# Monitoring and Alerting

## Monitoring stack components

### Prometheus

Configured in `monitoring/prometheus/prometheus.yml`.

Responsibilities:

* scrape app metrics from `/metrics`
* scrape and evaluate every 5 seconds
* forward firing alerts to Alertmanager

### Alert rules

Defined in `monitoring/prometheus/alert_rules.yml`.

Current rules:

* `AppInstanceDown` (warning): one replica unreachable for 5 seconds
* `ServiceFleetDown` (critical): all replicas unreachable for 5 seconds
* `LoadBalancerDown` (critical): NGINX unreachable for 5 seconds
* `HighErrorRate` (critical): 5xx ratio over 3% for 5 seconds
* `HighLatencyP95` (warning): p95 latency over 2 seconds for 5 seconds
* `HighCPUReplica` (warning): per-replica CPU above 80% for 5 seconds

### Alertmanager

Configured in `monitoring/alertmanager/alertmanager.yml`.

Responsibilities:

* route critical alerts to on-call channel
* route warnings to non-paging channel
* inhibit noisy secondary alerts (`ServiceFleetDown` suppresses `AppInstanceDown`, and `LoadBalancerDown` suppresses `ServiceFleetDown`)

## Metrics exposure

The app exposes Prometheus metrics via instrumentation middleware when optional dependencies are available.

Required Python packages for `/metrics` exposure:

* `prometheus-fastapi-instrumentator`
* `prometheus_client`

If these packages are missing, Prometheus scrape on `/metrics` will fail and only JSON diagnostics endpoint `/metrics/json` remains available.

Additional JSON diagnostics endpoint exists at:

* `GET /metrics/json`

### Grafana

Grafana is included in the compose stack for dashboard visualization.

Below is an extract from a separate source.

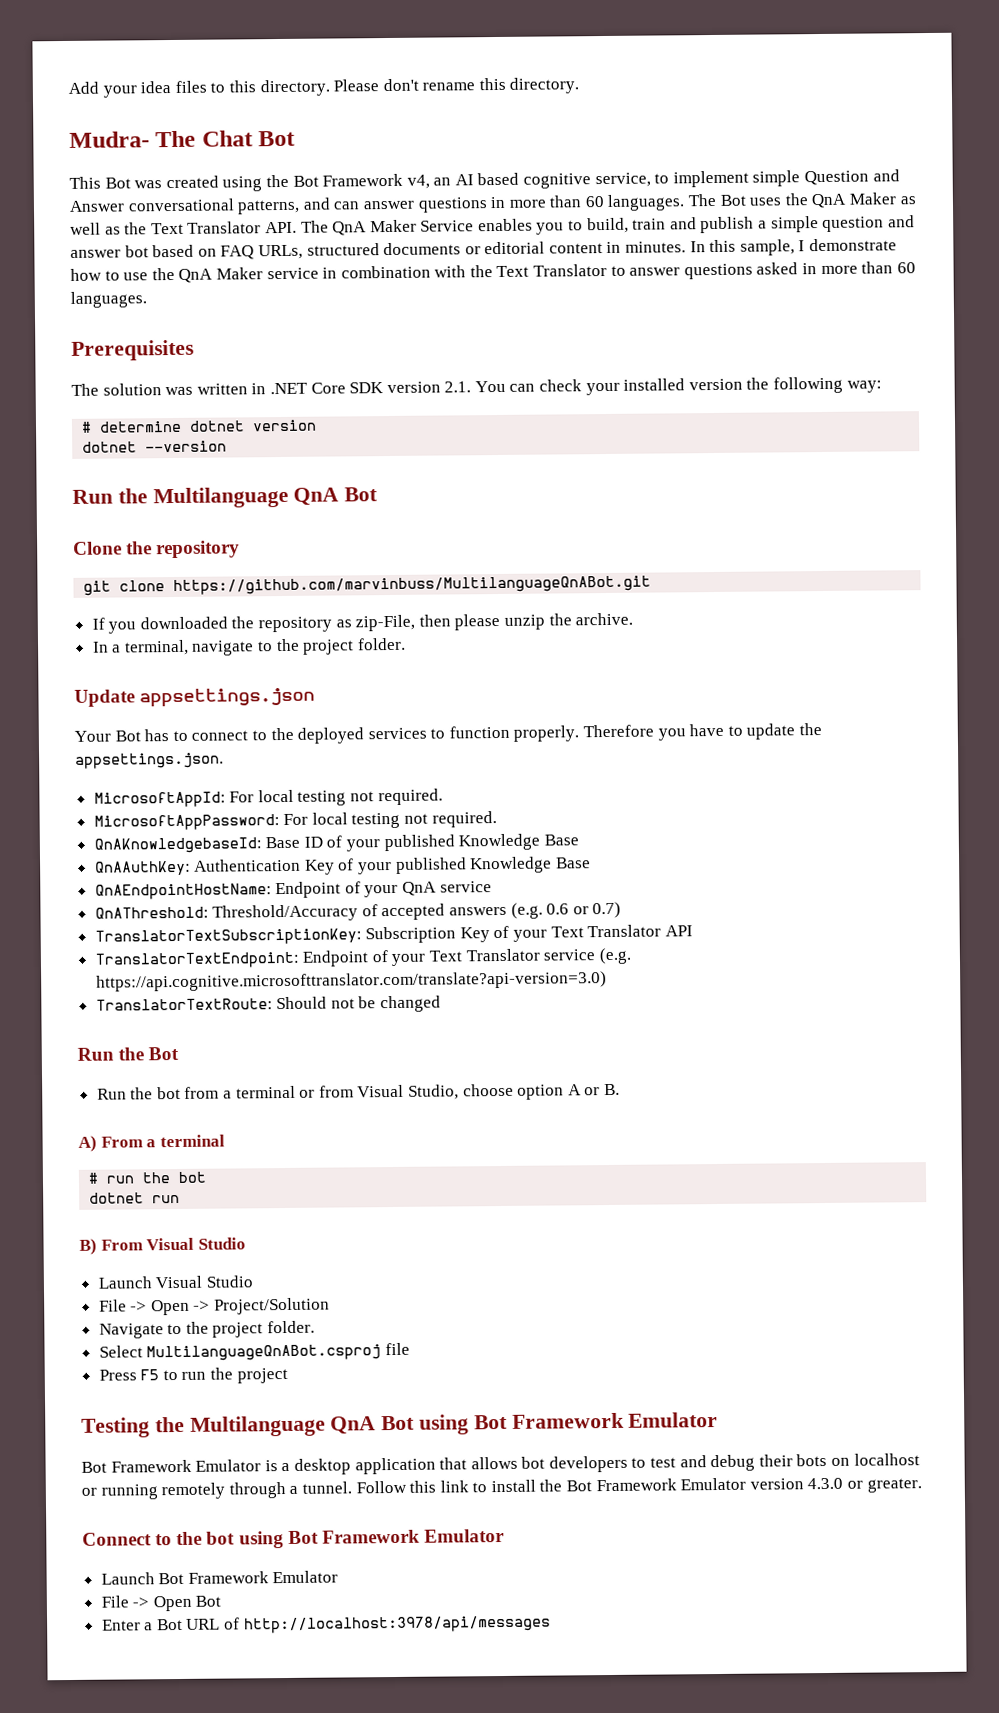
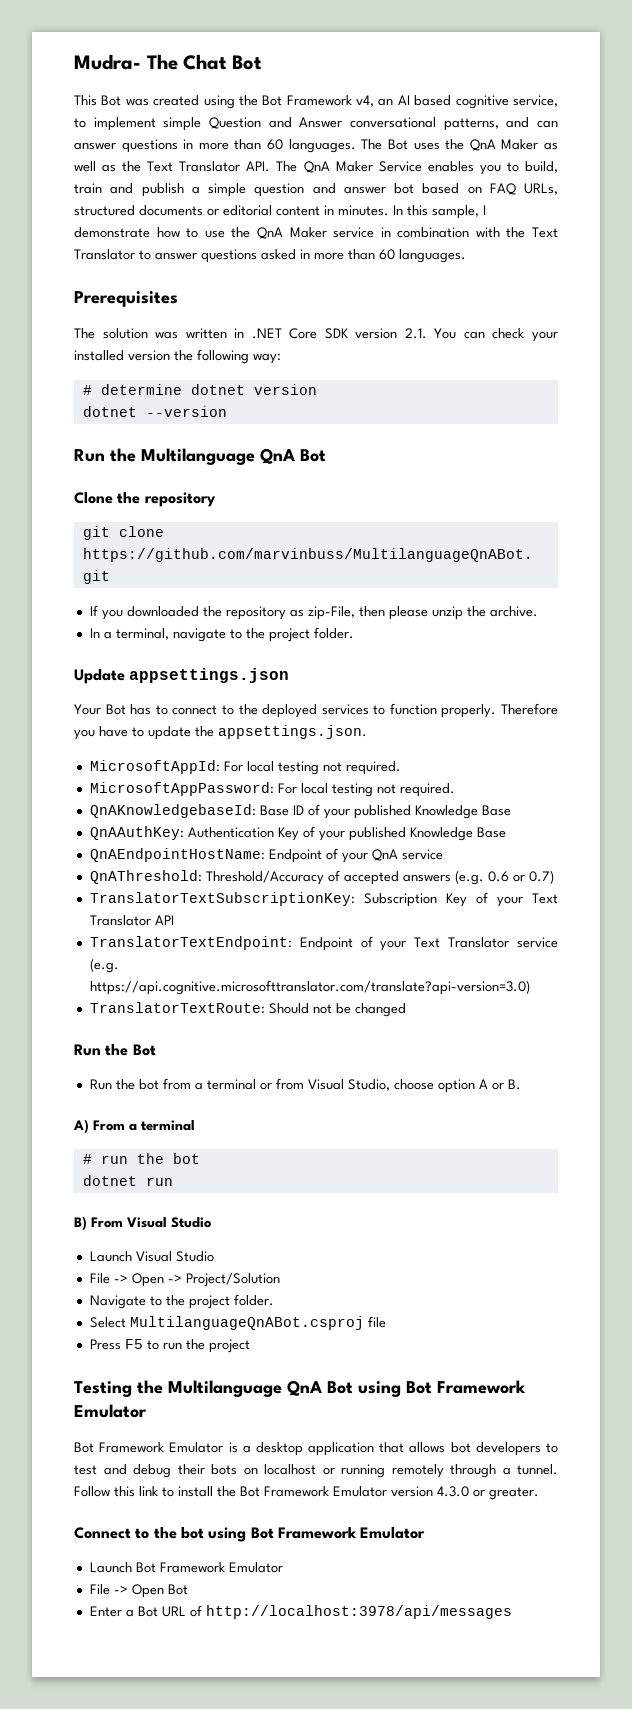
[68,77,580,98] Add your idea files to this directory. Please don't rename this directory. // -> (74, 62) none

* URL: `http://localhost:3000`
* default credentials: `admin` / `admin`

## Notification channels

Environment-driven webhook substitution supports:

* Slack
* Discord (Slack-compatible webhook endpoint)

Runtime environment variables used in compose:

* `SLACK_WEBHOOK_URL`
* `DISCORD_WEBHOOK_URL`

## Validating alerts

Use manual or scripted methods described in `docs/manual-alert-testing.md`.

Common manual triggers:

```bash
docker compose stop app-1
docker compose stop app-1 app-2 app-3
docker compose stop nginx
```

## Production hardening recommendations

1. Pin image versions for Prometheus and Alertmanager (avoid `latest`).
2. Add authentication for Prometheus/Alertmanager UIs.
3. Add persistent dashboarding (Grafana) for trend analysis.
4. Store alert runbook links in alert annotations.